There was a paper recently where a research team trained a machine learning algorithm (a GAN they called AttnGAN) to generate pictures based on written descriptions. It’s like Visual Chatbot in reverse. When it was just trained to generate pictures of birds, it did pretty well, actually.
(Although the description didn’t specify a beak and so it just… left it out.)
But when they trained the same algorithm on a huge and highly varied dataset, it had a lot more trouble generating a picture to go with that caption. Below, I give the same caption to a version of their algorithm that has been trained to generate everything from sheep to shopping centers.
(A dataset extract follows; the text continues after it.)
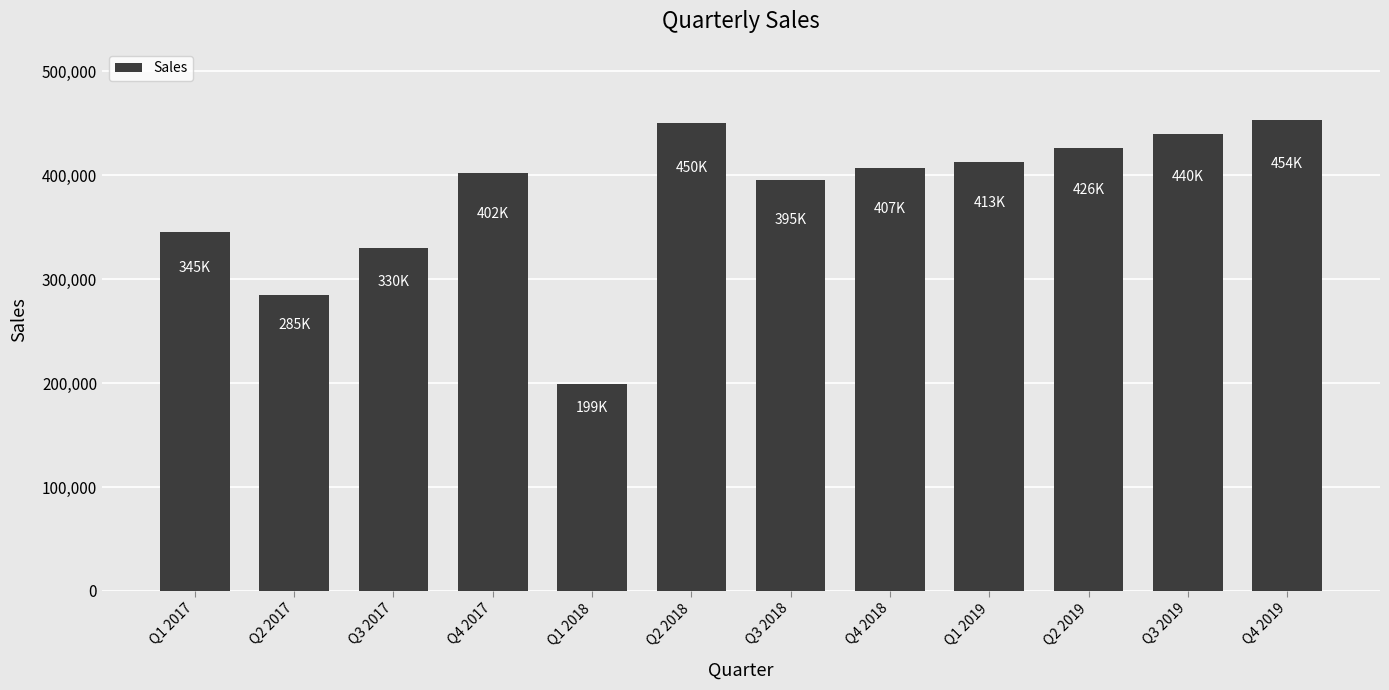

What position from the right is Q2 2018?

7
Cris Valenzuela wrapped their trained model in an entertaining demo that attempts to generate a picture for any caption.
This bird is less, um, recognizable. When the GAN has to draw *anything* I ask for, there’s just too much to keep track of - the problem’s too broad, and the algorithm spreads itself too thin. It doesn’t just have trouble with birds. A GAN that’s been trained just on celebrity faces will tend to produce photorealistic portraits. But this one, however…
In fact, it does a horrifying job with humans because it can never quite seem to get the number of orifices correct.
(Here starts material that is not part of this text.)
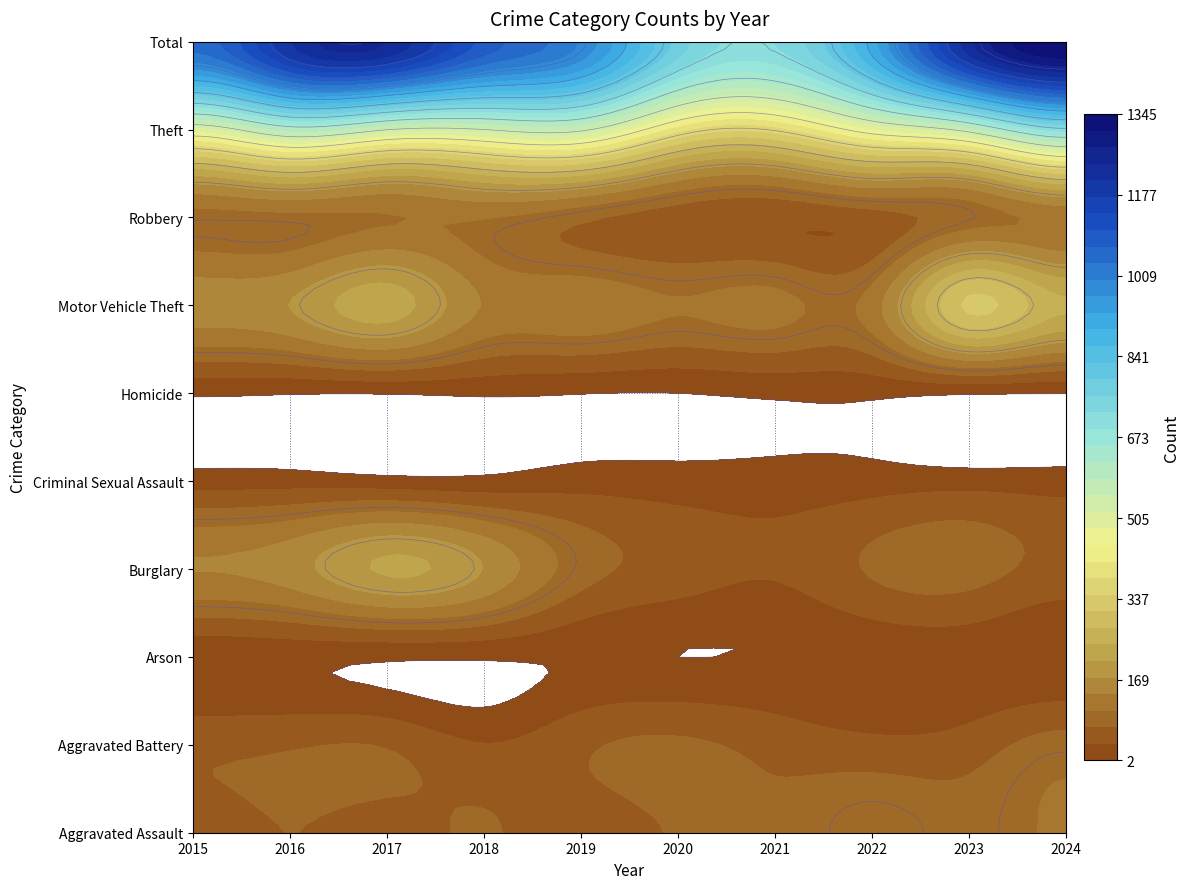

What is the minimum value shown in the chart?

2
It’s fun to ask it to draw animals though. It knows the texture of giraffes, but not quite exactly their shape. And it knows that boats are on the water, but not necessarily that they are boats.
It also (like many other image recognition algorithms) gets a bit confused about the difference between sheep and the landscapes they’re found on. Other algorithms recognize sheep in pictures of empty green fields. And this one, when asked to draw sheep…
That’s different, though, from asking it to draw *a* sheep. In that case, it knows exactly what to do. It draws the sheep, and then just to be safe it fills the entire planet with wool too.
It really likes drawing stop signs and clocks. Give it the slightest opportunity to draw one, and it will chuck those things all over the place.
Other than its horrifying humans, this algorithm can actually be pretty delightful.